As MobiHealth News reports, people who are wearing wearables — early adopters, fitness fanatics, and (you guessed it) Millennials — have a pretty specific wish list for what they want from their devices:
The top three pieces of information consumers want from wearables are health-related: 77 percent want wearables to help them exercise better, 75 percent want them to collect and track medical information, and 67 percent want wearables to help them eat better. Additionally, 81 percent of Millennials want technology to tell them about their exercise and 71 percent want to know about dietary and medical information.

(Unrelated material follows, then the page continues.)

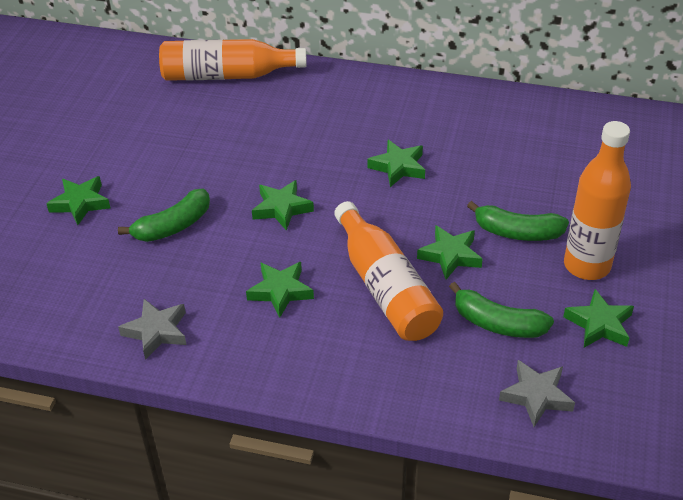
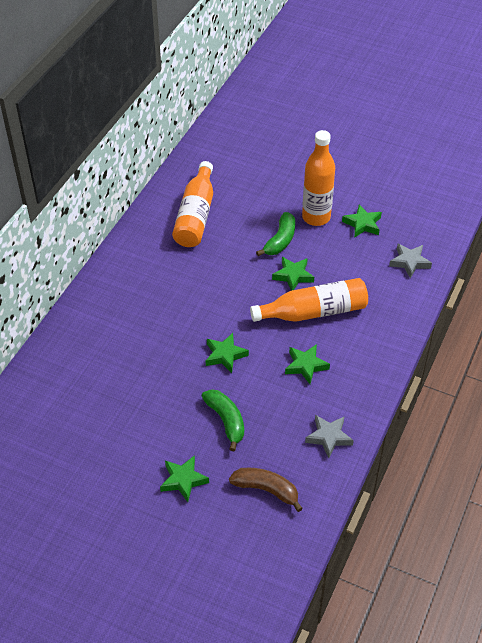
camera: 80 degrees left, 5 degrees up
orange bottle [159,39,307,81] -> orange bottle moved to [172,161,213,247]
green star [367,140,425,187] -> none
green banana [449,282,554,338] -> none
none -> brown banana [229,468,303,512]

The Apple Watch will miss the mark (before the mark is even defined) because wearable tech aficionados know what they want their next devices to do, even if they haven’t specifically named it yet. They want digital health devices that not only track every possible bit of useful information, but a device that will help them take preventative measures to avoid potential health risks.
Yes, that quirky way they value function over form will soon propel wearers’ ‘needs’ list beyond the basic standards wearable techies have come to expect, like exceptionally long battery life and apptastic integrations. They won’t care if it’s ugly (at first), and privacy concerns be damned, once that first developer demonstrates a digital health use case that heads off a heart attack, they’ll want to share their stats with doctors. Forget those ‘I have an allergy’ bracelets of yesterday — tomorrow promises to be quite Jestons-esque.
- How long will we need to wear the technology before a digital health baseline can be created to measure against?
- How instantaneous can we make the data? And how predictive?
- How long will it take rogue hackers to figure out ways to send fake stroke signals to wearers?